GIVEN TASK |
Render the text lines of every item below as a JSON list of strings, one string per line, with blank lines omitted. Leave the pictures out.
-----
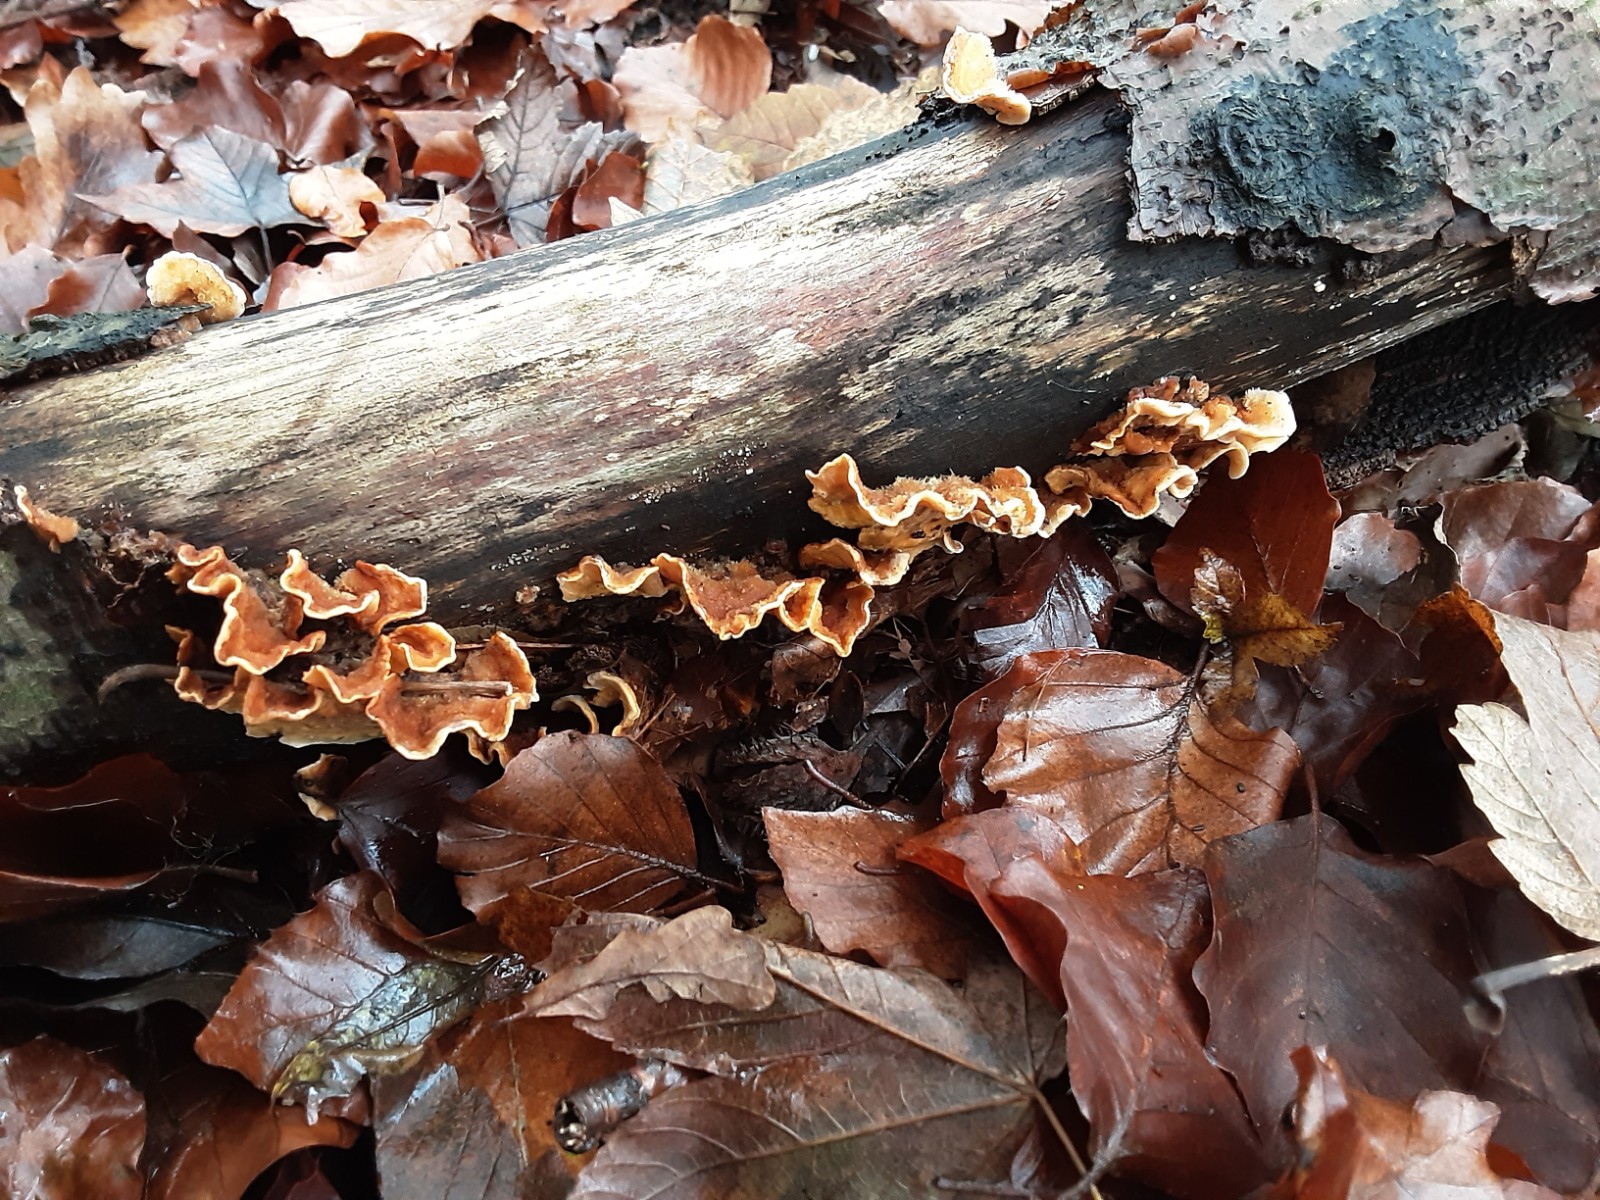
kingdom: Fungi
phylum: Basidiomycota
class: Agaricomycetes
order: Russulales
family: Stereaceae
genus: Stereum
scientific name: Stereum hirsutum
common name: håret lædersvamp
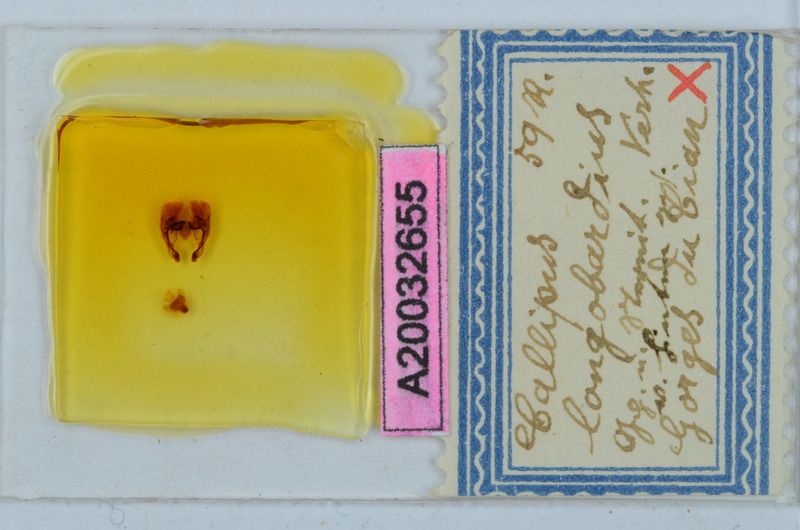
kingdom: Animalia
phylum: Arthropoda
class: Diplopoda
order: Callipodida
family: Callipodidae
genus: Callipus
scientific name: Callipus foetidissimus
-----
THE SOLUTION |
[
  "kingdom: Fungi",
  "phylum: Basidiomycota",
  "class: Agaricomycetes",
  "order: Russulales",
  "family: Stereaceae",
  "genus: Stereum",
  "scientific name: Stereum hirsutum",
  "common name: håret lædersvamp",
  "kingdom: Animalia",
  "phylum: Arthropoda",
  "class: Diplopoda",
  "order: Callipodida",
  "family: Callipodidae",
  "genus: Callipus",
  "scientific name: Callipus foetidissimus"
]